The piece implies that criticism of Hall’s pro-Israel position and his support for an unlawful attack on UK rights is because Russia doesn’t like him. Not because of aiding and abetting genocide, oh no. It’s all Putin and those nasty Russians. Even that’s a better standard of invention than the Polanski piece, mind.
But while Kelly might think, unbelievable though that is, that he’s just trying to be ‘funny’ in his smear on the Green leader, others don’t. Like historian @thelefttake, for example, who has urged Polanski to sue:
The Telegraph has published a disgusting fake letter written from the perspective of Zack Polanski which makes a number of false claims which he never made for “comedic effect”.
Only it isn’t funny and I would encourage Zack to hire a serious defamation lawyer or it won’t end. pic.twitter.com/nWa2cGxzSO
— thelefttake (@thelefttake) May 13, 2026
She and others pointed out that the asterisk-hidden confession that the article is a lie, buried right at the bottom of the piece, won’t be picked up by AI bots. But the false claims will — and will be regurgitated to users as if it were true:
This is the point yes, hence why action should be taken.
These people know that these claims get recycled by AI text scrapers and grifters without the layer of satire.

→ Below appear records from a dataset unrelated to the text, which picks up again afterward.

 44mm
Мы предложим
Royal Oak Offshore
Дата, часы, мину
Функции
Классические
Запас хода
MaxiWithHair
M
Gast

The point is to muddy the waters and they wouldn’t dare do it to any other politician.
— thelefttake (@thelefttake) May 13, 2026
Others pointed out how reminiscent the attacks on Polanski are of the media war on Jeremy Corbyn when he was Labour leader:
flashbacks pic.twitter.com/59PrPcux55
— Arthur ☭
(@KarlMarxFan17) May 13, 2026
A lesson from the past
The level of desperation is obvious. But the nonsensical made-up smears — including the ‘Labour antisemitism’ scam ultimately brought Corbyn down. Corbyn’s over-willingness to apologise and his reluctance to hit the liars with legal action empowered the smears. Polanski has shown signs of the same tendency — and he needs to stop.

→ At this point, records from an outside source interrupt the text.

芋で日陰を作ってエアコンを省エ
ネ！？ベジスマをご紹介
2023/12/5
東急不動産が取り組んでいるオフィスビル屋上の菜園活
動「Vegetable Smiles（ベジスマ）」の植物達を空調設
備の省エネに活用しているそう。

Tellingly, the one smear that never went far — and in fact worked in Corbyn’s favour — was the one in which he took prompt legal action.
In 2018, then-Tory MP Ben Bradley claimed that Corbyn had been a spy for Communist Czechoslovakia. Corbyn set the lawyers on the Tory smearer. The frit Bradley eventually forked out cash to one of Corbyn’s favourite charities and pay Corbyn’s legal costs to avoid a court case. But most memorably, he had to not only post a grovelling apology on Twitter for his “false and untrue” defamation. He also had to include a request to everyone who read it to also “Please retweet”.

Ben Bradley’s viral 2018 tweet.
The humiliation went hugely viral, penetrated the public’s consciousness and set Corbyn’s smearers back significantly.
Now that was funny. Polanski should sue. Not only for his own benefit but for the sake of a country that desperately needs a resurgent left with a leader who hits back at the smear tactics of the morally and politically bankrupt.